Thursday, April 4, 2013

Stop guessing whether it is Leucine, Isoleucine or Hydroxyproline


Something I say a lot is along the lines of:  "One day I'm not going to learn something about mass spectrometry..."  I neither hope for nor expect that day to come.  I particularly like when old paradigms get knocked down.  Holy cow.  And this is one.  And it's not new, it's just impossible to keep up (for me, anyway).

Anyway, every search engine forever has required that we set leucine and isoleucine as equal, right?  And we always have this uncertainty in the backs of our minds that this could also be an artifact of a hydroxyproline conversion.  And here comes this paper (and a couple others as well, but this is the one that I was given) that says "Hey!  We don't have to guess. ETD can tell the difference."

The paper in question is from Kallol Gupta et. al., and was a study with contributions from researchers in 3 facilities in Bangalore, India.  In it, they show how ETD fragmentation demonstrates differences between these three isomeric amino acids.  I love this paper.  I especially love that it is yet another example of the meme that I've been trying to popularize, one talk at a time.
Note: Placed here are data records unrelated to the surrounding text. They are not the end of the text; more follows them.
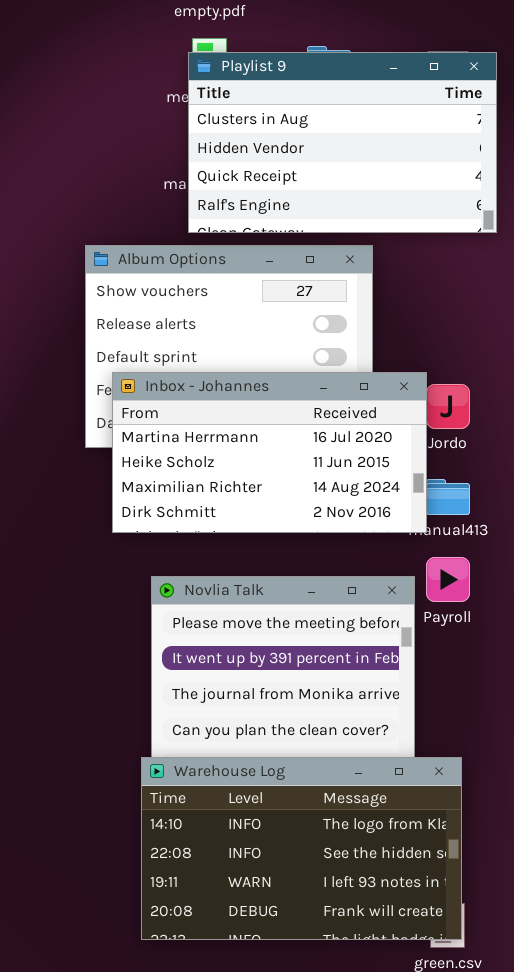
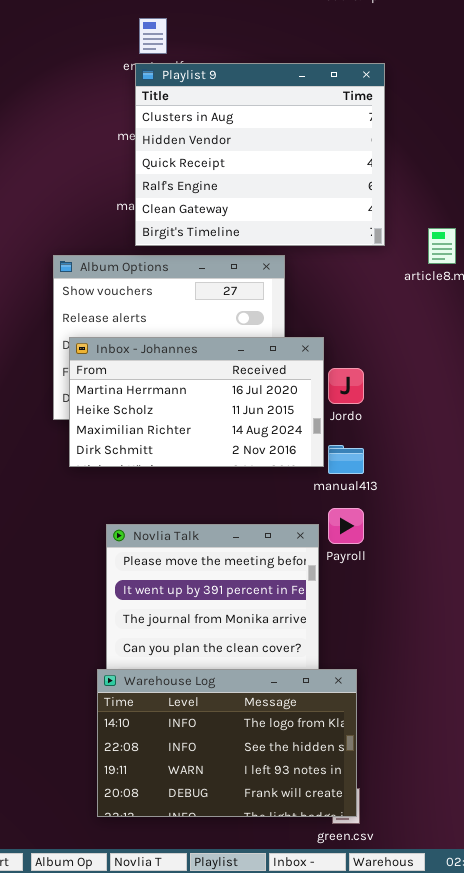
Playlist 9: [188,52,497,233] -> [135,63,385,246], resized
Inbox - Johannes: [112,372,427,533] -> [69,337,324,467], moved

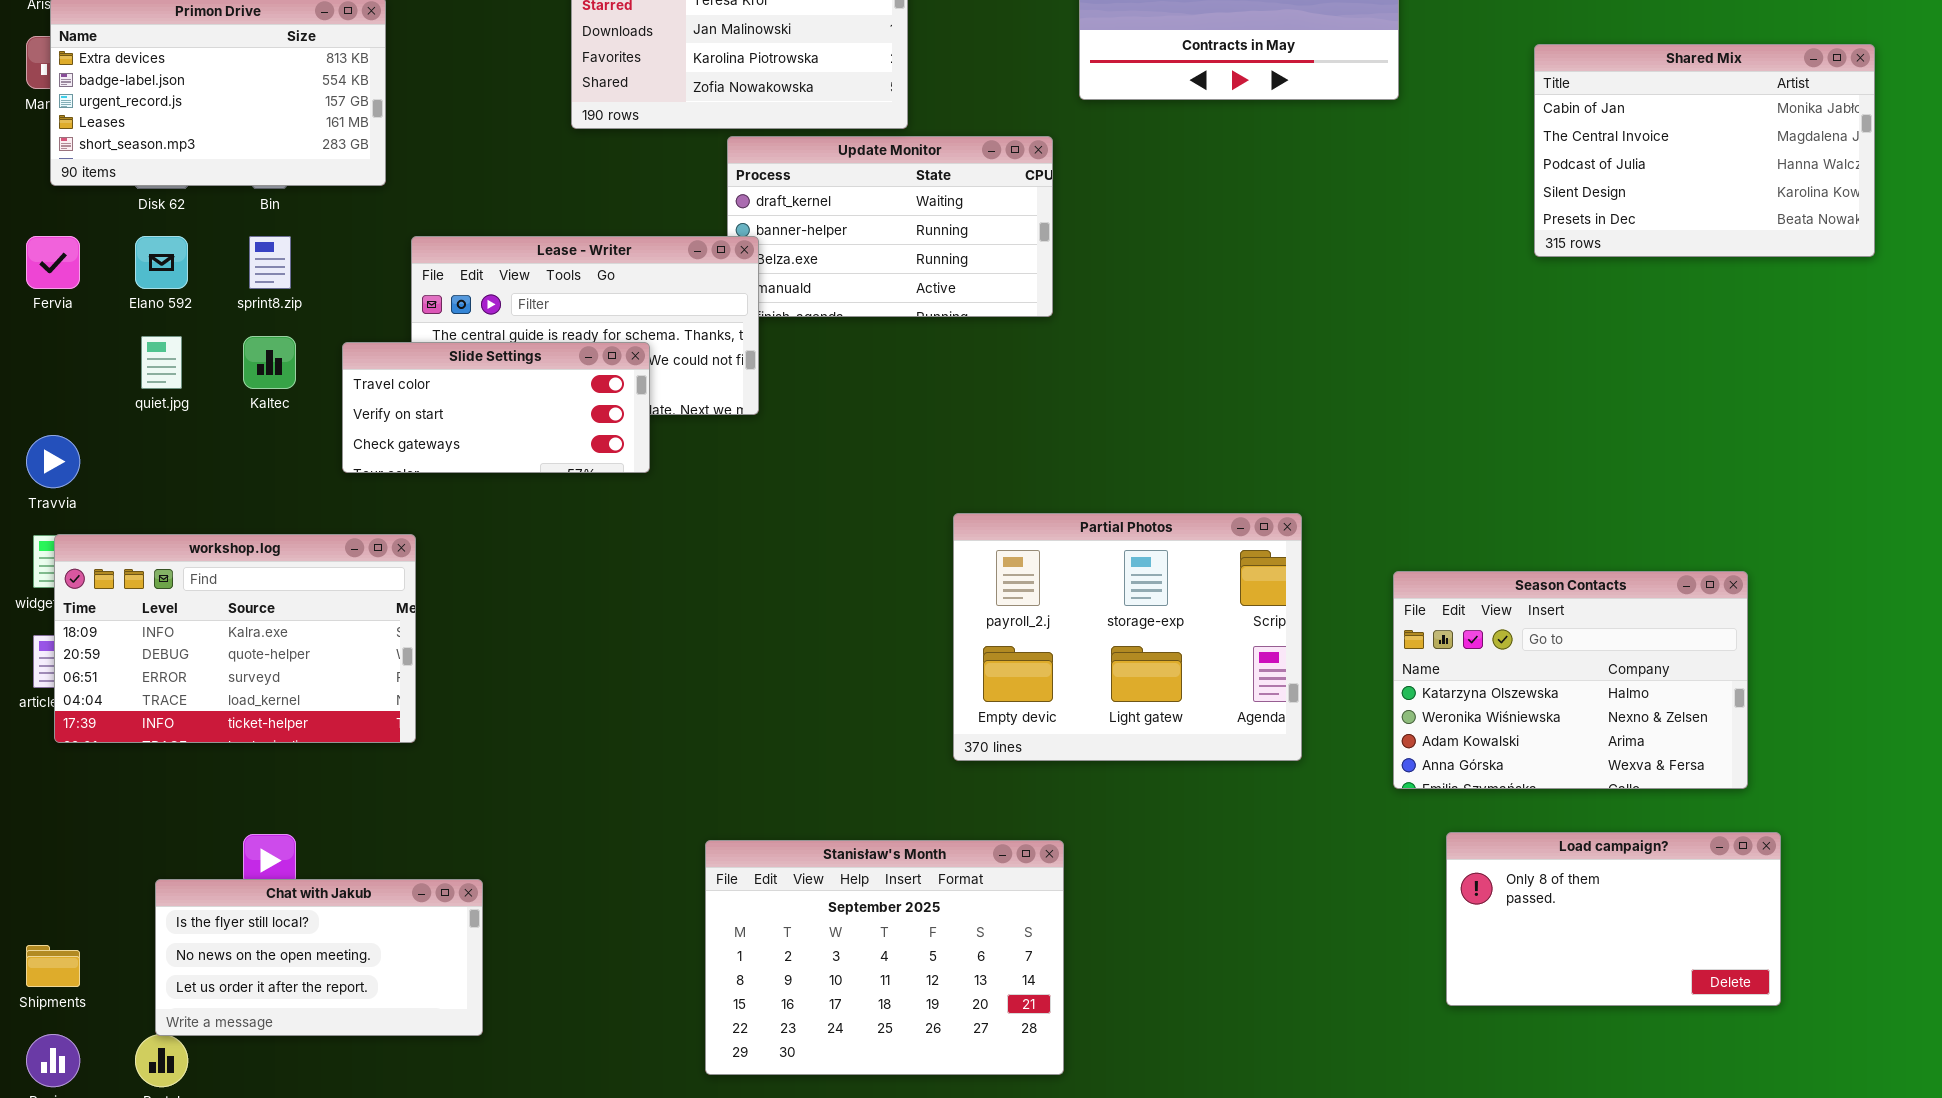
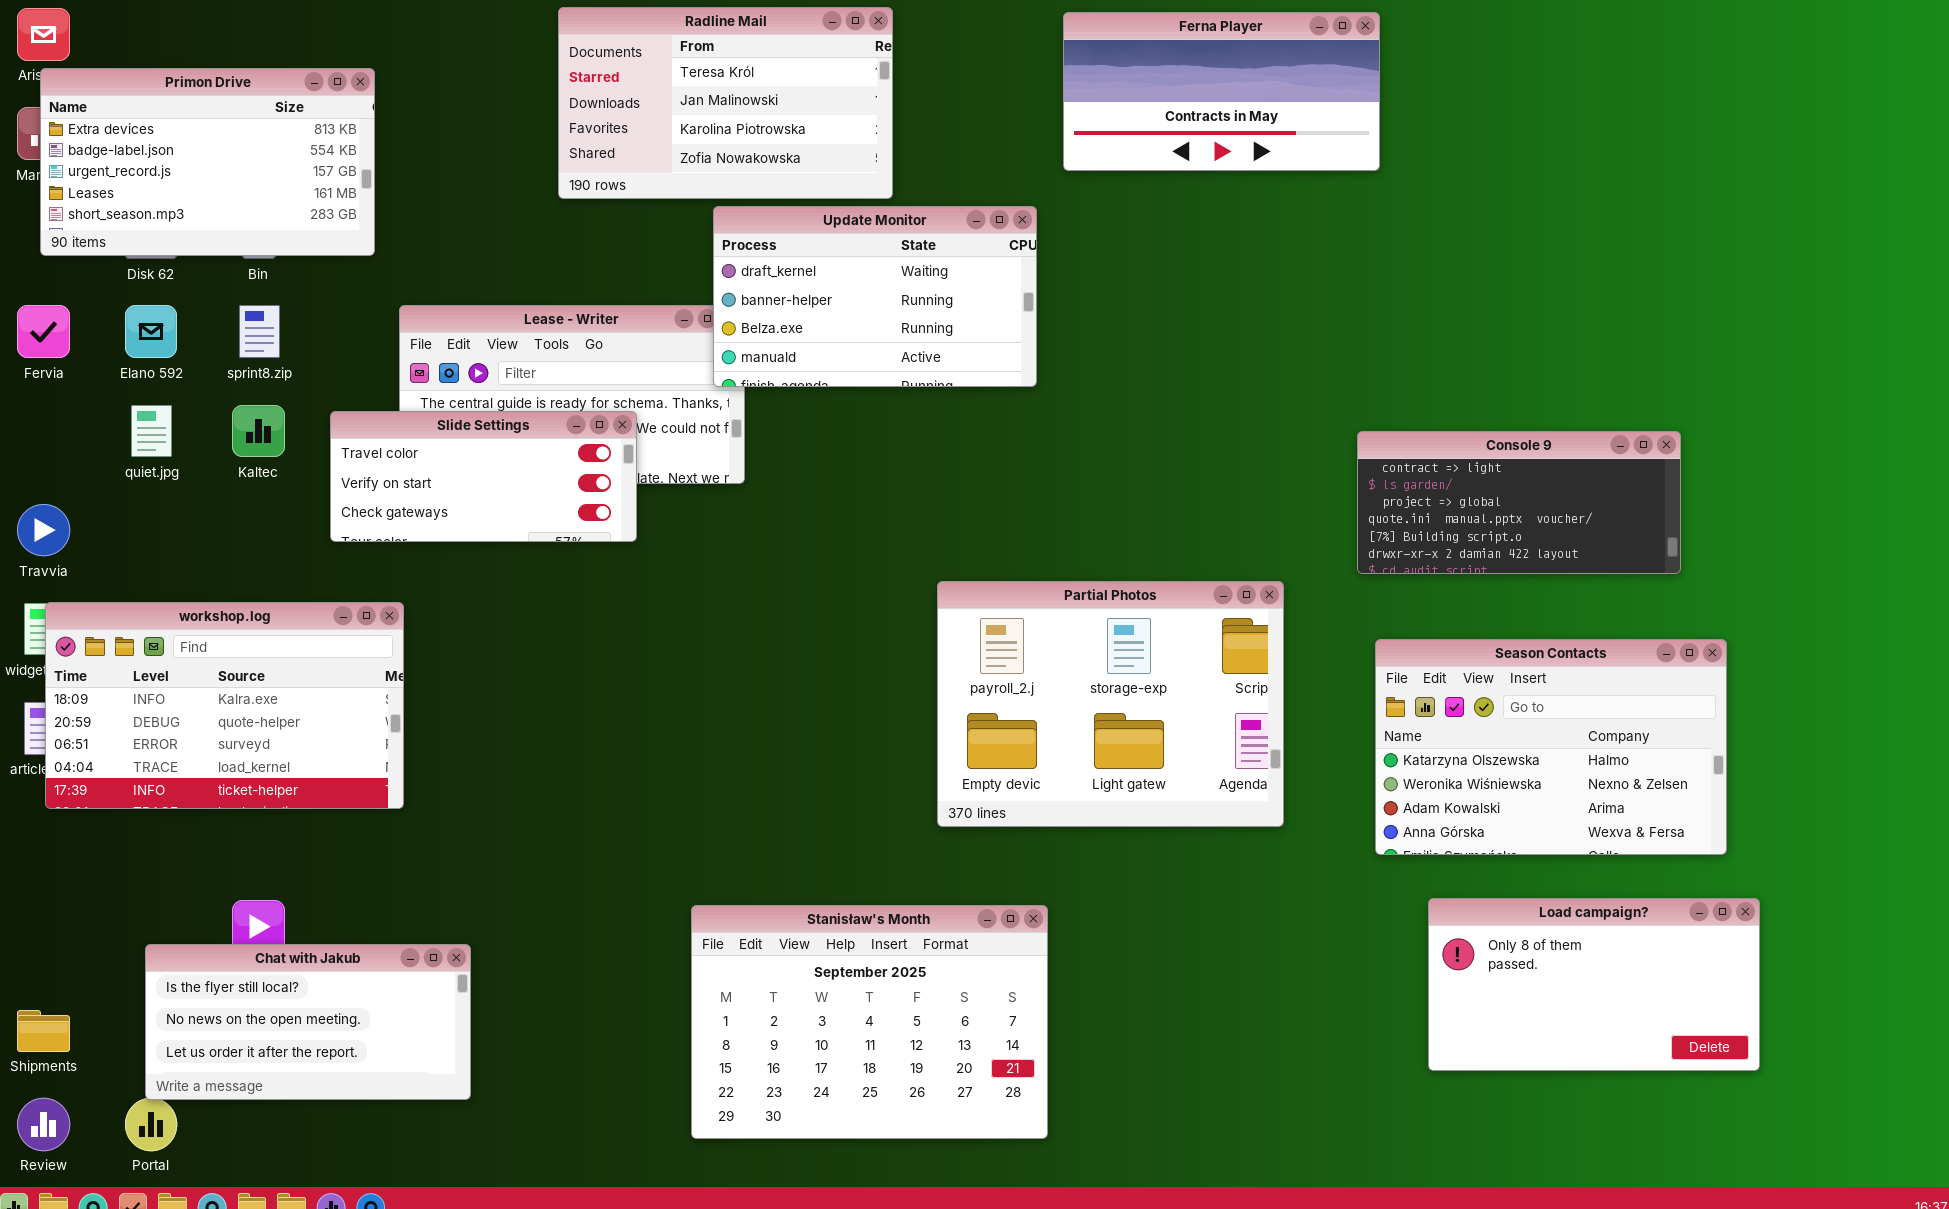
Shared Mix: [1534,44,1875,257] -> none, closed
Update Monitor: [727,136,1053,317] -> [713,206,1037,387], raised
Console 9: none -> [1357,431,1681,574], opened

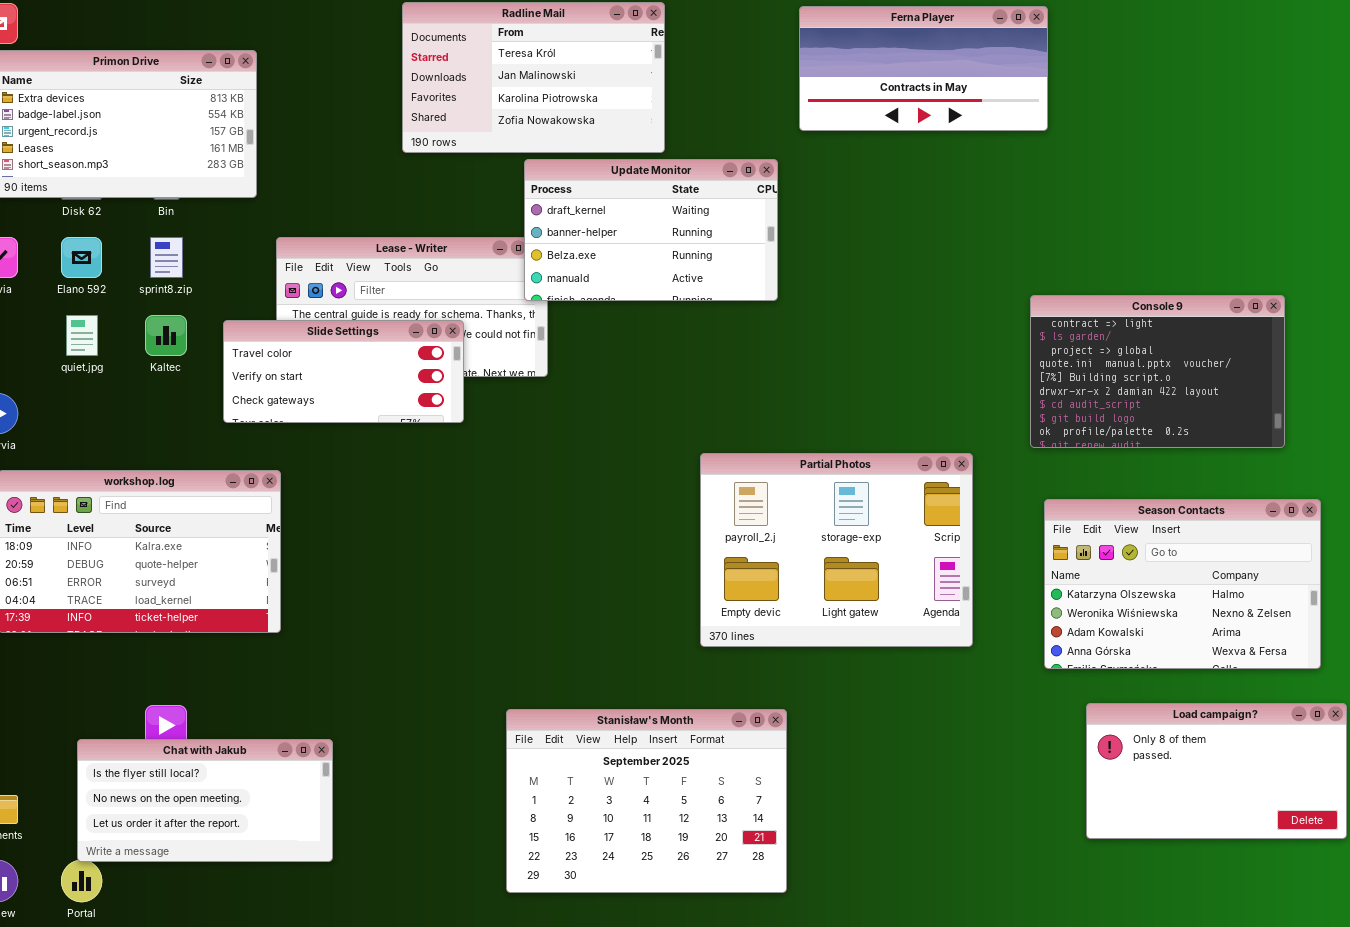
Console 9: [1357,431,1681,574] -> [1030,295,1285,448], resized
In comparing the ETD to the great honeybadger, it's great because the ETD don't care about:  high energy bonds, low energy, weird PTMs, the 5/18 cutoff rule or even about isomeric peptides.  The ETD just does what it wants, busting peptide bonds and elucidating sequences.

Anyway, everyone should check out this paper.  Whether you are using ETD or not, it is great to be reminded that this is a young field and that these rules that we're so used to may just be the next set to be broken by the next advance.